I have been demonstrating that all the events mentioned in the Olivet Discourse referred to matters that occurred in the first century and culminated in Jesus judgment of Jerusalem and the Temple in 70 AD. If Matthew 25:31-46 cannot point to that event, then, however well my argument may have been presented for things prior to verse-31 and following, it must be rejected, because my interpretation depends upon the Olivet Discourse being a single united prophecy.
Matthew 24:30-31 And then shall appear the sign of the Son of man in heaven: and then shall all the tribes of the earth mourn, and they shall see the Son of man coming in the clouds of heaven with power and great glory. (31) And he shall send his angels with a great sound of a trumpet, and they shall gather together his elect from the four winds, from one end of heaven to the other.
Here we have Jesus coming in glory (verse-30), with his angels (verse-31), judgment is implied in that the tribes (of Israel) mourn, and the elect are gathered together. The fact that this occurs at the sound of the trumpet also indicates resurrection (see 1Corinthians 15:52; 1Thessalonians 4:16), which, once again, places the context at the time when the books are opened and the living and the dead are judge out of them (cf. Revelation 20:11-15). Notice, as well, that at this time Jesus sits on his throne (Revelation 20:11), which answers to Jesus sitting on the throne of his glory in Matthew 25:31. All these things I have demonstrated in previous studies concerned Jesus’ coming and his judgment upon Jerusalem and the Temple in 70 AD.

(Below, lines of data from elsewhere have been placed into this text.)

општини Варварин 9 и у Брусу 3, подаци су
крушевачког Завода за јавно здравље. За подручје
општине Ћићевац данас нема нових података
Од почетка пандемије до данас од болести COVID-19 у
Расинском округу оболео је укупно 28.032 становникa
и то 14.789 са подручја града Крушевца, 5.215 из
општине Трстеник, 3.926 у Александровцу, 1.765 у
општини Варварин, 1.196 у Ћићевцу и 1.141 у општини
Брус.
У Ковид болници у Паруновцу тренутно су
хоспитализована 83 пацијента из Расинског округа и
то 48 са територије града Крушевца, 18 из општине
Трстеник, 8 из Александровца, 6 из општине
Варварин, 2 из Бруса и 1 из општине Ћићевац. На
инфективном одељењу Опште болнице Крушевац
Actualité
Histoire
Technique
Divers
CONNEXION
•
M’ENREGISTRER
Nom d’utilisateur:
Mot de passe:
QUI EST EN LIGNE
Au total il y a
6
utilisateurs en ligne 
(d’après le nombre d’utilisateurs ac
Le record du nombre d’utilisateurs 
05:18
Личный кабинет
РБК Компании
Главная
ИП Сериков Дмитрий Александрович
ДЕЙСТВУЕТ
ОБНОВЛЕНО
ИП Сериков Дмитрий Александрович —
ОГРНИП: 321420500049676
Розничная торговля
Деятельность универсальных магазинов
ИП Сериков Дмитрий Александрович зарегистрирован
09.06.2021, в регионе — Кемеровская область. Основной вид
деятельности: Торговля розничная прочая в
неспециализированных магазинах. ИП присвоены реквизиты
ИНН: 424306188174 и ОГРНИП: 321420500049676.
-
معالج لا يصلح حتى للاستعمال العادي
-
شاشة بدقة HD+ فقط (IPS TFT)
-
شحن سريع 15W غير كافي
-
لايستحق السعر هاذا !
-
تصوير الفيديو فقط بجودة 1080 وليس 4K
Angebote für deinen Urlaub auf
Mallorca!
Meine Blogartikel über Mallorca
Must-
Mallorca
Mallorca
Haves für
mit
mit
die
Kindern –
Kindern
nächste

Finally, we could consider once again Jesus’ statement to his Apostles and the crowds with them in Matthew 16. There, Jesus spoke of his suffering and death (Matthew 16:21), and anyone who followed him wouldn’t be treated differently by the authorities of that age (Matthew 16:24-26). Yet, Jesus promised there would come a day of reckoning, a day of judgment of the wicked, and a day of vindication for the righteous. Notice how what Jesus claimed in Matthew 16:27-28 can be compared with what he said in Matthew 25:31:
|Matthew 16:27-28||Matthew 25:31f|
|Coming of the Son of Man (v. 27-28)||Coming of the Son of Man (v. 31)|
|Coming in Glory (v. 27)||Coming in Glory (v. 31)|
|With the angels (v. 27)||With the angels (v. 31)|
|Coming in judgment / reward (v. 27)||Judgment / reward (v. 32-46)|
|Coming in the Kingdom (v. 28)||Then shall he sit on the throne (v. 31)|
|There are some standing here that shall not taste of death until they see the Son of Man coming in his Kingdom (v.28)|
Therefore, there is absolutely no justification whatsoever for removing Matthew 25:31 and following from the context of the rest of the Olivet Discourse. It remains a single, united prophecy about Jesus’ judgment upon Jerusalem and the Temple in 70 AD. At that time and from thenceforth, the nations (Matthew 25:32) would be judged by Jesus for how they received (or rejected) the Gospel.